Reproduce the entries exactly, beginning with the line containing "fx_px: 1056" and ending with their last line, both included.
RECORDS TO USE START
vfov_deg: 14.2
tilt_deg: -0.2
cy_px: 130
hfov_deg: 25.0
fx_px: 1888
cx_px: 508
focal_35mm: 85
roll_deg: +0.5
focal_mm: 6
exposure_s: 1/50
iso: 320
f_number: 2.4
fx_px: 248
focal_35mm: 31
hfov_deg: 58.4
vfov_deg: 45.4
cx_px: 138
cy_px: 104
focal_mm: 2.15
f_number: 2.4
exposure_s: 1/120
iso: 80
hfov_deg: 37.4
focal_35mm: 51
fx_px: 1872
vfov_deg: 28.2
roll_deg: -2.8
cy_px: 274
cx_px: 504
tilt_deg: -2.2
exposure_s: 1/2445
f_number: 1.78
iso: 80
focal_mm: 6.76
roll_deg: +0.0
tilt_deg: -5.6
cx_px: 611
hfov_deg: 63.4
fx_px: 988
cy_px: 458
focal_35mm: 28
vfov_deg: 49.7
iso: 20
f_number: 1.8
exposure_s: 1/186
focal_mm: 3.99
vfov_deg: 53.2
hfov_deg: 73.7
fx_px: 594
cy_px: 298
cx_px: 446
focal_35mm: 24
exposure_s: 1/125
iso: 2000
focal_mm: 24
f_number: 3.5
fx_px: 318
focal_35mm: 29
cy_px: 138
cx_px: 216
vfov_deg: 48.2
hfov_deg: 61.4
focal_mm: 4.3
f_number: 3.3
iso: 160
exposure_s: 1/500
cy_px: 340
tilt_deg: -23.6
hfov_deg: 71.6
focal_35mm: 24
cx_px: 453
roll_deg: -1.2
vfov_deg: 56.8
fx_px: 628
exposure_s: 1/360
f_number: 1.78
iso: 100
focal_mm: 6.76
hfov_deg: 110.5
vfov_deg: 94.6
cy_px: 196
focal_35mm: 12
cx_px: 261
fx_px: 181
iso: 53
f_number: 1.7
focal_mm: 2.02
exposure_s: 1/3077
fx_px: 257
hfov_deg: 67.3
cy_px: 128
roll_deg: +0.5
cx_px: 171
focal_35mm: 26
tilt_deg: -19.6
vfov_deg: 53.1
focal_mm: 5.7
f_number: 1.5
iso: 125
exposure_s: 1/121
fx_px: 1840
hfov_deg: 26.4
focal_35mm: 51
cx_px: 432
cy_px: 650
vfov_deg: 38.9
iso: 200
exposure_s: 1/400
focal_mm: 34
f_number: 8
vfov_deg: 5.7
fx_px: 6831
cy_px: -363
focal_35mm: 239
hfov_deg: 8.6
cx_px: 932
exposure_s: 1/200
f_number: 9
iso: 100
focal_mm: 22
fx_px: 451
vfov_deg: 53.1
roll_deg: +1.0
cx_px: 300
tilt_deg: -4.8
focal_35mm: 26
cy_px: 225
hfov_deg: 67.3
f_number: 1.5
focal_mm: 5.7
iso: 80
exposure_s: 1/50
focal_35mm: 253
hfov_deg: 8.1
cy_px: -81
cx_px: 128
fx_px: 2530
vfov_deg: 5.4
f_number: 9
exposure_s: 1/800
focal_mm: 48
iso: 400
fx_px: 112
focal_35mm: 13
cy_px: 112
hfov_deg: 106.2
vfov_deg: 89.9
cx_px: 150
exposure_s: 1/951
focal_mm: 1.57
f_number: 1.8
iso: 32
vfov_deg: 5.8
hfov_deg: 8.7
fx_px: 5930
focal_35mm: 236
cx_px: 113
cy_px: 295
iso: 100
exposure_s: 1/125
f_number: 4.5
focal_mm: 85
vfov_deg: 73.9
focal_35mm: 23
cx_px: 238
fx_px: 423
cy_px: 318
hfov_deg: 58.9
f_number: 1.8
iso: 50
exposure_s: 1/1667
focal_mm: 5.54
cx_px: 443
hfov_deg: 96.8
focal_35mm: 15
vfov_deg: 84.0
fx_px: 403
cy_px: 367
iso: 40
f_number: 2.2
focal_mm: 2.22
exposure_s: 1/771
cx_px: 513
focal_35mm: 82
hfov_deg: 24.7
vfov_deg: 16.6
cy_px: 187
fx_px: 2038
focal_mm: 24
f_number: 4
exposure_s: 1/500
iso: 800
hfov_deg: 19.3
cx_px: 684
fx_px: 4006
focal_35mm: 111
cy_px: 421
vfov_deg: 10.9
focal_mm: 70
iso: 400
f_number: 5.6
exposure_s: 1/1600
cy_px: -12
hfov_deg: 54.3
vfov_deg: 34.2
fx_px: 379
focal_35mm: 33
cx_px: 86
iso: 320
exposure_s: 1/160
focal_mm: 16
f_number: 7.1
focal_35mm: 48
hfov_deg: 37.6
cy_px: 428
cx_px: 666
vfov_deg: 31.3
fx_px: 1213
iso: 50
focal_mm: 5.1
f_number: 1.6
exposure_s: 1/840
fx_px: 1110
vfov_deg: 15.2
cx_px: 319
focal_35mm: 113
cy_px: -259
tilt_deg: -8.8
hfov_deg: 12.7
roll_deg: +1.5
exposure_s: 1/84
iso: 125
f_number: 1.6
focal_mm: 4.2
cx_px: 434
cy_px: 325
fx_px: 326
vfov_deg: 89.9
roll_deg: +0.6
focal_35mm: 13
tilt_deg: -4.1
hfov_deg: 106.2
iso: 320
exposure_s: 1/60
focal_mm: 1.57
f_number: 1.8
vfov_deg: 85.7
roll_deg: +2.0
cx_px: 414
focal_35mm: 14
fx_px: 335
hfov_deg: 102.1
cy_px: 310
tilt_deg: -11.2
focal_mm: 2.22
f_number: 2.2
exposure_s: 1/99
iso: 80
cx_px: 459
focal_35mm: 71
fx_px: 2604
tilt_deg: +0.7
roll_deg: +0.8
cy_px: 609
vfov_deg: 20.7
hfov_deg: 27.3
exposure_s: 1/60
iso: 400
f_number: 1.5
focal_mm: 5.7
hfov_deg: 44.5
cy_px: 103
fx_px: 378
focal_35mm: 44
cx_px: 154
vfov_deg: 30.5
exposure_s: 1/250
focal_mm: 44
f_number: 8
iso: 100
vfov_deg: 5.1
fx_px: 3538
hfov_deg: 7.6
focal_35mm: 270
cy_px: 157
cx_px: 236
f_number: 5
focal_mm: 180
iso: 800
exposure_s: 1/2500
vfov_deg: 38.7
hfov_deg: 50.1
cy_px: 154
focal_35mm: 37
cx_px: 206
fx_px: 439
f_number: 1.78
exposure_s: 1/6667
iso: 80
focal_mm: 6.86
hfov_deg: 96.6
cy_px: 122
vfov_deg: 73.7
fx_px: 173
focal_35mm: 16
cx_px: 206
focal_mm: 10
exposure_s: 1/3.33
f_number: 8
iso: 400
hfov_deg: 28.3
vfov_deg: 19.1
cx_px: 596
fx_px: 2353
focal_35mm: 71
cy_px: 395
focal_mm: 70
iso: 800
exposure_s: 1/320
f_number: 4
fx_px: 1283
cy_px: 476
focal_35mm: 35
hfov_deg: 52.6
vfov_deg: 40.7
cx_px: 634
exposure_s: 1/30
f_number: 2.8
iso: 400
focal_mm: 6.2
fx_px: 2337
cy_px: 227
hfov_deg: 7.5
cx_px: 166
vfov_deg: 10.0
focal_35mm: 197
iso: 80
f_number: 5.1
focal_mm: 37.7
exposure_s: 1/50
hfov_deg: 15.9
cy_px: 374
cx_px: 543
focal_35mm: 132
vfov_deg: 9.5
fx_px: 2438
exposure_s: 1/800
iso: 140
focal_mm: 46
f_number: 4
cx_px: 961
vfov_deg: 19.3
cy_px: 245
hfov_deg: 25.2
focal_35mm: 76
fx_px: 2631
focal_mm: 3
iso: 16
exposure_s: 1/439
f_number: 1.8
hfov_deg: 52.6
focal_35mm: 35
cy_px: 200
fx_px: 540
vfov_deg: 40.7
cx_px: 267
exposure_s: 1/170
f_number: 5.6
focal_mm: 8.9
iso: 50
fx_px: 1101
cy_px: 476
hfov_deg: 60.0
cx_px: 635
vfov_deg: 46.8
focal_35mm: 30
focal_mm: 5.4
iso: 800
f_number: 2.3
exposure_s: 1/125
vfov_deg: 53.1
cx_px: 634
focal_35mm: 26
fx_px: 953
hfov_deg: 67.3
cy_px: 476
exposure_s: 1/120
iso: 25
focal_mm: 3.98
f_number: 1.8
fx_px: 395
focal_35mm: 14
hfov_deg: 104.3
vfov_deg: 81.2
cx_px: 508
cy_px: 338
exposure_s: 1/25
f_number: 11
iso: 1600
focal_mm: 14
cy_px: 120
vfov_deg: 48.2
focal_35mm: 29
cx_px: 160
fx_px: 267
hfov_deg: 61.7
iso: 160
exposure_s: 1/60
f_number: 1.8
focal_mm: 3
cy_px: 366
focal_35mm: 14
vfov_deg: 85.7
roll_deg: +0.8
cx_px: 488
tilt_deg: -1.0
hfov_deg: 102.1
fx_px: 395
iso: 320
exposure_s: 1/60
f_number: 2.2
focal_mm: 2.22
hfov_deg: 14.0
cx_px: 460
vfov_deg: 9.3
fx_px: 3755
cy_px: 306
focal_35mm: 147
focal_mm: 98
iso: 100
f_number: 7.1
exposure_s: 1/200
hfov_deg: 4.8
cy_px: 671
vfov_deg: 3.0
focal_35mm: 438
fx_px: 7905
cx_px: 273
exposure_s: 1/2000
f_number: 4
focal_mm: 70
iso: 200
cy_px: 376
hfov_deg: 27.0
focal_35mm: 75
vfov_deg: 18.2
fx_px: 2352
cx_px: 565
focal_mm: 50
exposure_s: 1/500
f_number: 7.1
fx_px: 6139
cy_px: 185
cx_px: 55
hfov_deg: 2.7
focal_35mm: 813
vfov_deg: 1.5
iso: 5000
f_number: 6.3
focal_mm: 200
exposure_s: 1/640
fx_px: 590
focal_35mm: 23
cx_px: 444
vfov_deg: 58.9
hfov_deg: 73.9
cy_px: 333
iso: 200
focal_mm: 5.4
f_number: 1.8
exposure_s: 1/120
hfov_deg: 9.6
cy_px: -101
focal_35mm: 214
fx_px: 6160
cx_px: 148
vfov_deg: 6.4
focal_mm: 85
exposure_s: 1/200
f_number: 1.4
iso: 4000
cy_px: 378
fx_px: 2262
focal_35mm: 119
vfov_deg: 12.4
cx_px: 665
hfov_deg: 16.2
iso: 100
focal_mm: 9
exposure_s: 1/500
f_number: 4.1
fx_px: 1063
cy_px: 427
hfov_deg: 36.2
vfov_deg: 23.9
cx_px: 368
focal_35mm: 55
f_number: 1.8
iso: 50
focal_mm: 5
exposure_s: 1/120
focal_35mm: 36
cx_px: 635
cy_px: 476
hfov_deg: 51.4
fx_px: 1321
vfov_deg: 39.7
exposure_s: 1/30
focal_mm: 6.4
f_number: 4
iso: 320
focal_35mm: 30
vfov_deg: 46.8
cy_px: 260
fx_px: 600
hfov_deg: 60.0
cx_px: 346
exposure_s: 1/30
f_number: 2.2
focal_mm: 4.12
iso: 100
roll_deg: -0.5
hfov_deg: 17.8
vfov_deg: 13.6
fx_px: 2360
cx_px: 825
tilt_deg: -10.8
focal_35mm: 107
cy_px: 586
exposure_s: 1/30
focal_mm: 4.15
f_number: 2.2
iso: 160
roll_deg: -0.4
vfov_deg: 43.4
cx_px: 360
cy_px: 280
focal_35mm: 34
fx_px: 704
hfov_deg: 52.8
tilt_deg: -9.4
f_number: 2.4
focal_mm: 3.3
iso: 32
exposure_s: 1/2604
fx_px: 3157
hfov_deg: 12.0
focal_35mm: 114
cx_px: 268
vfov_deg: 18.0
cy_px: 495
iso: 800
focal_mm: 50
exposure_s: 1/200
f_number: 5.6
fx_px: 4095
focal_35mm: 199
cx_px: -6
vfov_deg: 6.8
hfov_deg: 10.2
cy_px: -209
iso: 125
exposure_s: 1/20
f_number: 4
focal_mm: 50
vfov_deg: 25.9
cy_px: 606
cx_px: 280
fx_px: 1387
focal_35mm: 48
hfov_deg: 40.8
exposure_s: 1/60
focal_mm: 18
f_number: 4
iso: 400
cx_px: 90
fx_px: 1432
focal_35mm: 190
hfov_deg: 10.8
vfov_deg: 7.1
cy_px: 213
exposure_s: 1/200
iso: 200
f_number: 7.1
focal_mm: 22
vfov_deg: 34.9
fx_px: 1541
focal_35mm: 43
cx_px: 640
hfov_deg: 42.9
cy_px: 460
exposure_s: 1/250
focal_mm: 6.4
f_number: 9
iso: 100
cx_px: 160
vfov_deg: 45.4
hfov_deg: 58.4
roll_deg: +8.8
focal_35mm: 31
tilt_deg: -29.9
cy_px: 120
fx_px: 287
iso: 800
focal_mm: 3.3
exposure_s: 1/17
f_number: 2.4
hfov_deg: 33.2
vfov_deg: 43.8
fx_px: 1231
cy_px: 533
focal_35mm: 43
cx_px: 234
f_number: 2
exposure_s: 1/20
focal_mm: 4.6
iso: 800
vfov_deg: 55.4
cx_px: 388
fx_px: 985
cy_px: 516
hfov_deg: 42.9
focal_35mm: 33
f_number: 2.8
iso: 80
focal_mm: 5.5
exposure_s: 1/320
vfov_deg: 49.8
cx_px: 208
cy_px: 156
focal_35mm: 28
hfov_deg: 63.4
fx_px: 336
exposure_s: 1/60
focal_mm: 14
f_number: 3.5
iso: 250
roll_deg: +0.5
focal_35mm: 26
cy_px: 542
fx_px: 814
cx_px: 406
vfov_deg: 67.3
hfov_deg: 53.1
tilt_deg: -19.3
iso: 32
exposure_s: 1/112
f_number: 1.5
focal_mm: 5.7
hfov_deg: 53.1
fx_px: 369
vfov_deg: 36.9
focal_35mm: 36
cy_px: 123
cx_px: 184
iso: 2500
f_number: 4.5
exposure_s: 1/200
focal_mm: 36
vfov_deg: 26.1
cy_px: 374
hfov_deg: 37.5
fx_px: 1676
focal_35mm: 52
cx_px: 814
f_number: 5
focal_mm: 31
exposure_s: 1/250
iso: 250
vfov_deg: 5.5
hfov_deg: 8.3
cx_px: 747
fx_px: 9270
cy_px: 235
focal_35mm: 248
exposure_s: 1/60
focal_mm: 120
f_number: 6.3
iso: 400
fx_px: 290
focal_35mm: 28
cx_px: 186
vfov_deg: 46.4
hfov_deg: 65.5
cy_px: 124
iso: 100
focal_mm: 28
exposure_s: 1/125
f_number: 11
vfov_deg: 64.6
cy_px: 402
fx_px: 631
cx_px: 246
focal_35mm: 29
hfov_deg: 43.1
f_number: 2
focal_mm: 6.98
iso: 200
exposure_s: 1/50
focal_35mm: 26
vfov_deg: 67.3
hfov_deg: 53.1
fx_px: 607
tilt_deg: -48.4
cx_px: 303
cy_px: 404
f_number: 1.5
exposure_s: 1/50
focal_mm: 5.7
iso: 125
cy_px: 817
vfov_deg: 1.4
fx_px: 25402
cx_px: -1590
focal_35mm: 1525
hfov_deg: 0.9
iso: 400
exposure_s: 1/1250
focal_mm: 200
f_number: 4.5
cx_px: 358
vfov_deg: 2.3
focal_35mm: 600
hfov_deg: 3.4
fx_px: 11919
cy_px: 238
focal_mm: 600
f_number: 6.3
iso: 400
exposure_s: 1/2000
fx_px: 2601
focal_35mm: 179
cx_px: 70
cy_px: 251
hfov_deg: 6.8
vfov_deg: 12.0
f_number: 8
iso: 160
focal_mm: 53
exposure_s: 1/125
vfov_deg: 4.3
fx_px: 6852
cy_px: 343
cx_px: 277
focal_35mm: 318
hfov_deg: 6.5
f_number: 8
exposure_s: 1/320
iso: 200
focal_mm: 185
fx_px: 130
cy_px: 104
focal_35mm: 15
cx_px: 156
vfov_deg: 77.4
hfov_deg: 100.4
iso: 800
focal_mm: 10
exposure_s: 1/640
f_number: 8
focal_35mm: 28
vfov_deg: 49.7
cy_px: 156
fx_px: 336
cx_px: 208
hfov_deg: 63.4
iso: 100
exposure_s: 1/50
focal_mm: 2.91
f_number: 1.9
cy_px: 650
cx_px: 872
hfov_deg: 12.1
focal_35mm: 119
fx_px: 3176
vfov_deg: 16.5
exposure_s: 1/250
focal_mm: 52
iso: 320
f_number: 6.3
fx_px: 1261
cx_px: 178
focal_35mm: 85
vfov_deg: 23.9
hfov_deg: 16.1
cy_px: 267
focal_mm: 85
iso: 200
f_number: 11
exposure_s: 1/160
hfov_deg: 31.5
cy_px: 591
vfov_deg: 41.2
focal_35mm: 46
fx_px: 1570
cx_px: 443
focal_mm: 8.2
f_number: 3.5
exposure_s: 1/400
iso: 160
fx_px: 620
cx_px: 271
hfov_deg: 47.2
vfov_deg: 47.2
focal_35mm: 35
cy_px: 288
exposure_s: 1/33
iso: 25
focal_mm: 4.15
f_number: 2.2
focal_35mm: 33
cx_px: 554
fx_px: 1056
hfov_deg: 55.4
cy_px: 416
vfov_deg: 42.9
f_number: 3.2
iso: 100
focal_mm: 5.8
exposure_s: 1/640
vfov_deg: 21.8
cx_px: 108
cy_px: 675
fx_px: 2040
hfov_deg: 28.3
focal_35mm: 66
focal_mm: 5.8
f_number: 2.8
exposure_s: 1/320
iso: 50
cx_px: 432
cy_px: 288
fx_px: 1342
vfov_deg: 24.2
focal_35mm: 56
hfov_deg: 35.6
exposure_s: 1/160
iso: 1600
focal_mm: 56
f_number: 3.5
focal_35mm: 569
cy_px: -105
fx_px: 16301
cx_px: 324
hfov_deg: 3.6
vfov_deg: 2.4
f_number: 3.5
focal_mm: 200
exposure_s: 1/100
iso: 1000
RECORDS TO USE END
**EXERCISE OUTPUT:**
fx_px: 1056
hfov_deg: 55.4
cy_px: 416
vfov_deg: 42.9
f_number: 3.2
iso: 100
focal_mm: 5.8
exposure_s: 1/640
vfov_deg: 21.8
cx_px: 108
cy_px: 675
fx_px: 2040
hfov_deg: 28.3
focal_35mm: 66
focal_mm: 5.8
f_number: 2.8
exposure_s: 1/320
iso: 50
cx_px: 432
cy_px: 288
fx_px: 1342
vfov_deg: 24.2
focal_35mm: 56
hfov_deg: 35.6
exposure_s: 1/160
iso: 1600
focal_mm: 56
f_number: 3.5
focal_35mm: 569
cy_px: -105
fx_px: 16301
cx_px: 324
hfov_deg: 3.6
vfov_deg: 2.4
f_number: 3.5
focal_mm: 200
exposure_s: 1/100
iso: 1000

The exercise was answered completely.